‘This Was Our Time’: The Spinners’ Surviving Founder on Rock and Roll Hall of Fame Induction
Henry Fambrough is the only original member of the iconic soul group founded in 1954
The Spinners were nominated to the Rock and Roll Hall of Fame three times before finally getting the nod on Wednesday morning. The legendary R&B group will become the 21st Detroit artist inducted into the rock hall since it was established in 1983. The Spinners will join Kate Bush, Sheryl Crow, Missy Elliott, George Michael, Willie Nelson, and Rage Against the Machine as the class of 2023 in the Performer category.
“This has been a lifelong dream, I never imagined back in Ferndale, when we all started in 1954, that we’d be in the Rock & Roll Hall of Fame,” Henry Fambrough, the sole founding member of the Spinners, said in a statement. “I do wish my original guys were around to celebrate this with me, but I’m happy to share this with my current bandmates CJ, Jessie, Ronnie, and Marvin. We’re so grateful for this acknowledgement, I really believe that everything happens in succession, at the right time.”
In 1961, the group had their first hit with “That’s What Girls Are Made For,” and went on to spend a few years on the Motown label where they achieved only minimal success.
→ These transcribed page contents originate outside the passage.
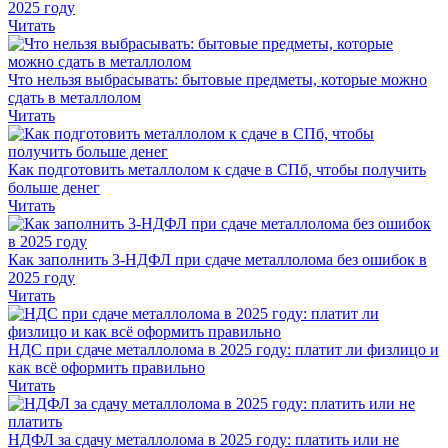
2025 году
Читать
Что нельзя выбрасывать: бытовые предметы, которые можно
сдать в металлолом
Читать
Как подготовить металлолом к сдаче в СПб, чтобы получить
больше денег
Читать
Как заполнить 3-НДФЛ при сдаче металлолома без ошибок в
2025 году
Читать
НДС при сдаче металлолома в 2025 году: платит ли физлицо и
как всё оформить правильно
Читать
НДФЛ за сдачу металлолома в 2025 году: платить или не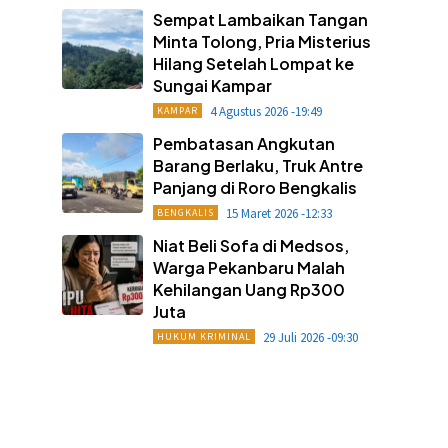
Sempat Lambaikan Tangan
Minta Tolong, Pria Misterius
Hilang Setelah Lompat ke
Sungai Kampar
4 Agustus 2026 -19:49
KAMPAR
Pembatasan Angkutan
Barang Berlaku, Truk Antre
Panjang di Roro Bengkalis
15 Maret 2026 -12:33
BENGKALIS
Niat Beli Sofa di Medsos,
Warga Pekanbaru Malah
Kehilangan Uang Rp300
Juta
29 Juli 2026 -09:30
HUKUM KRIMINAL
Upon the recommendation of Aretha Franklin, the Spinners signed with Atlantic records and helped shape the Philly sound throughout the Seventies through their work with Thom Bell.
With Bell, the Spinners released five gold albums that included singles “I’ll Be Around”, “Could It Be I’m Falling in Love,” “The Rubberband Man,” and “Then Came You” with Dionne Warwick, which topped the Billboard Hot 100.